HOW TO COMPLETE THIS TASK =
Write out the lines of text from the rows below as a JSON list of strings, one string per line, with blank lines dropped and the pictures left out.

━━━━━━━━━━

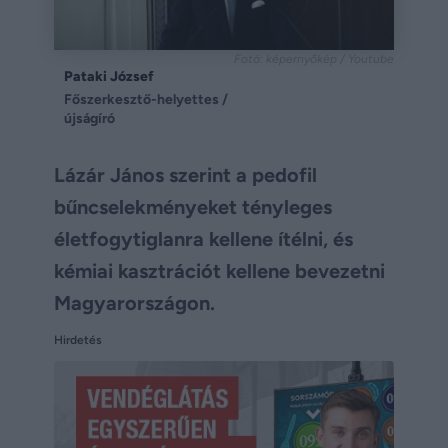
Fotó: képernyőkép / Youtube
Pataki József
Főszerkesztő-helyettes /
újságíró
Lázár János szerint a pedofil
bűncselekményeket tényleges
életfogytiglanra kellene ítélni, és
kémiai kasztrációt kellene bevezetni
Magyarországon.
Hirdetés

━━━━━━━━━━

YOUR SOLUTION =
[
  "Fotó: képernyőkép / Youtube",
  "Pataki József",
  "Főszerkesztő-helyettes /",
  "újságíró",
  "Lázár János szerint a pedofil",
  "bűncselekményeket tényleges",
  "életfogytiglanra kellene ítélni, és",
  "kémiai kasztrációt kellene bevezetni",
  "Magyarországon.",
  "Hirdetés"
]